Time to chill in the Purim Slow Lounge

  • Howard  Sackstein
One of my favourite components of Purim each year is the “Purim Shpiel”, a Purim tradition going back centuries, equivalent to the secular April Fool’s joke. Jewish media around the world prank their readers once a year just before Purim with a patently obvious nonsense story in homage to the tradition.
by HOWARD SACKSTEIN | Mar 12, 2020

Over the years, the SA Jewish Report has participated in this annual frivolity, producing increasingly bizarre and ridiculous stories that no normal person could ever take seriously. These include the newspaper being bought by the Gupta family – which led to us being inundated with concerned calls – and that Jacob Zuma had expropriated the Jewish old-age home at Sandringham Gardens to build a holiday home called “Nkandla of the North”.

Internationally, the Israeli press announced that Israel would give up the shekel and move to the US dollar; the Jewish Telegraph Agency ran a story that Israel was going to re-locate to Mars; and the British Jewish Chronicle announced that Russian Oligarch Roman Abramovich would buy United Synagogues.

This year’s SA Jewish Report Purim Shpiel had to be so outlandish and unbelievable that an all-out effort was made to write the most implausible, preposterous story ever published. Written by Professor Shpiel Pu Rim, the newspaper announced the opening of business-class lounges at King David Schools where students could go for massages, alcohol, marijuana, and Kosher KFC while bunking maths class. To make the story even more ridiculous, there would be computer games with marksmen trained by the CSO (Community Security Organisation), the billiard room would become a coronavirus isolation ward, and Stan & Pete had narrowly missed out on the catering contract.

King David was notified of the shpiel prior to publication. We certainly didn’t ask their permission to publish, and we were aware that they were concerned that somehow the shpiel “does nothing to enhance our brand and … felt really uncomfortable with it”. We believed that the Purim Shpiel was so ridiculous, so over the top, and so nonsensical, that no reasonable person could ever take offence and would regard it as nothing more than light-hearted Purim satire.

Just to make sure that no one could ever take this Purim Shpiel seriously, the business-class lounge would be open only on Purim. But, of course, some people still just didn’t get it. Actually it may be that many people never read past the headline.

At King David school’s assembly on Friday, the SA Jewish Report came in for much abuse. People present reported to me that the paper was being accused of printing fake news, being disgraceful, and bringing the school into disrepute. Similarly, someone who clearly didn’t read or understand the Purim Shpiel launched a broadside attack on the newspaper on the Joburg Jewish Mommies Facebook page. It was a deep and long motivation into the merits of King David and the values for which the school stands.

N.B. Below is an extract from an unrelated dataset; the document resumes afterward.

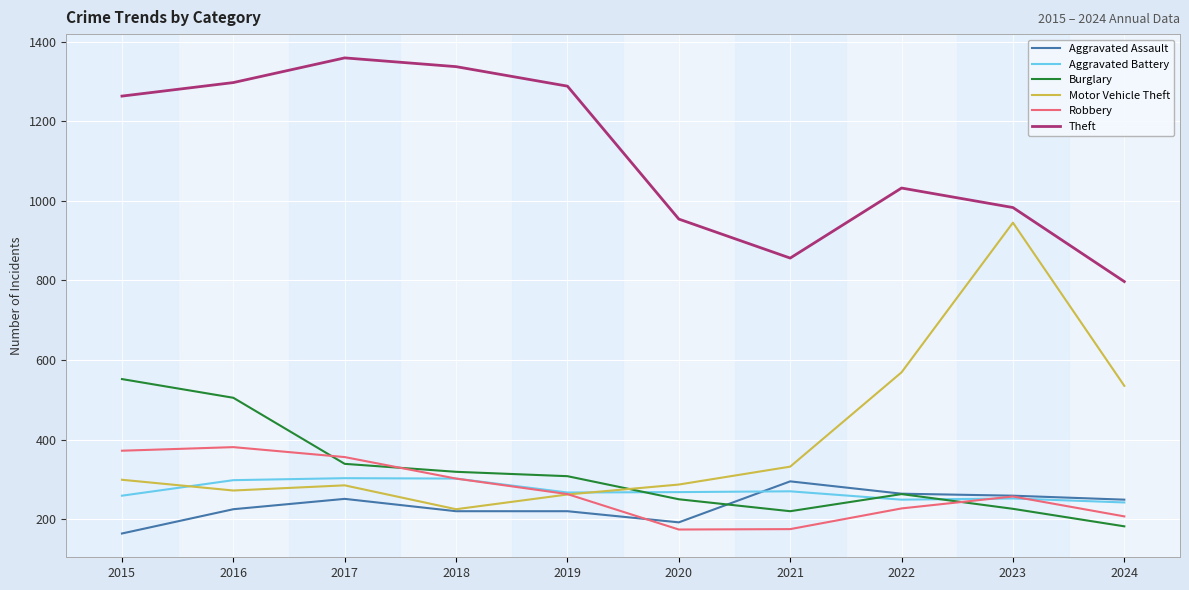

True or false: Aggravated Assault and Theft cross at least once.

False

Then came the accusations of anti-Semitism, and someone even created a convoluted argument that somehow the reference to “Zev Lupo” was, in fact, a blasphemous attack on Rav Yitzchok Zev Soloveitchik. Forgive me for not knowing the rabbi’s middle name, but I’m aware that Zev translates to “wolf” in English, as does Lupo from Latin. The criticism, to be honest, was sometimes more entertaining than the initial shpiel itself.

I asked the members of the Joburg Jewish Mommies page who felt affronted to please contact me on Facebook. Seventeen people availed themselves of this opportunity, and all of them were actually unconditionally supportive. One of them described it as “a storm in a kiddush cup”, and another told me that they wished they themselves had written it.

On a positive note, this reaction and over reaction caused so many young people to look for the article on the web and in hard copy, that we think it has spurred a new generation of pupils who would not normally visit news sites to read the news – even though this was an annual piece of satire rather than real news.

This is a wonderfully teachable moment: to teach people the lessons of Purim, to understand our culture and tradition, and to take a step back and be able to laugh at ourselves. If we can’t do that, we may have to ask the chief rabbi to cancel Purim in 2021.

There are some who thought that the Purim Shpiel touched a nerve, and was too close to home. As a proud King David graduate and great fan of both King David Linksfield and its principal, Lorraine Srage, I find this deeply offensive. The school produces quality students (I may be the one exception), most of whom are critical thinkers who are able to understand satire and take a joke. Nonetheless, I apologise to those who feel affronted by the Shpiel. That was clearly never intended. I offer myself as the butt of the joke for your own personal Purim Shpiel this year.

And so, to those few who got a little hot under the collar in reading our Purim Shpiel, we would like to offer you a free voucher to the non-existent Slow in the School Business Class Lounge at King David Sandhurst, where you can kick off your stilettos, have marijuana-infused edibles, lie back in the “messy room”, and have a good laugh at yourselves.

  • Howard Sackstein is the chairperson of the SA Jewish Report, and in his spare time is unrepentant as he impersonates Professor Shpiel Pu Rim.